| Task details |
In two sentences, summarize the text below on summer course cuts at California community colleges.

| Document text |
━━━━━━━━━━━━━━━━

State funding cuts have forced many of California’s public colleges to severely reduce or cancel summer programs. Nowhere is the pressure felt more than in the state’s 112 community colleges, where overall enrollment and course offerings have plummeted to their lowest level in 15 years.

In the huge Los Angeles Community College District, East L.A. is the only one of nine campuses offering a full slate of courses — about 329 — and that is a reduction of about 30% from previous years. The campus this year gave priority registration to continuing East L.A. students but expected hundreds, if not thousands, of other students to try to enroll.

About 13,351 spots were available in all, and 13,000 of them had been filled before Monday, officials said.

The result: scenes like that in math instructor Myung Yun’s classroom, where about 90 students showed up at 7:20 a.m. to add the class that was already at its capacity of 45.

They included students like Gao Xin, an electrical engineering major who needed the course to transfer to a four-year university. Yun decided to hold a lottery for 10 more students, but Xin didn’t win a spot.

Xin said he now will probably have to wait another year to transfer.

━━━━━━━━━━━━━━━━

| Dataset extract |
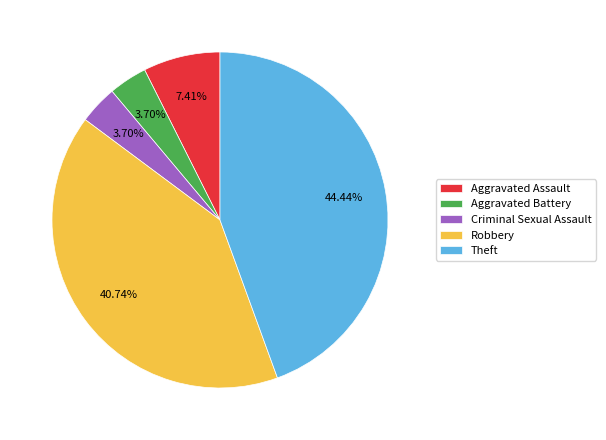

To the nearest percent, what percentage of the pie is Criminal Sexual Assault?

4%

━━━━━━━━━━━━━━━━

| Response box |
State funding cuts have forced many California public colleges to reduce or cancel summer programs, and the pressure is greatest at the state's 112 community colleges, where enrollment and course offerings have dropped to their lowest level in 15 years. East L.A., the only one of nine Los Angeles Community College District campuses with a full slate of about 329 courses, had filled 13,000 of its roughly 13,351 spots before Monday, and in one math class about 90 students tried to add a course already at its 45-student capacity, leaving some, like Gao Xin, without a spot and likely waiting another year to transfer.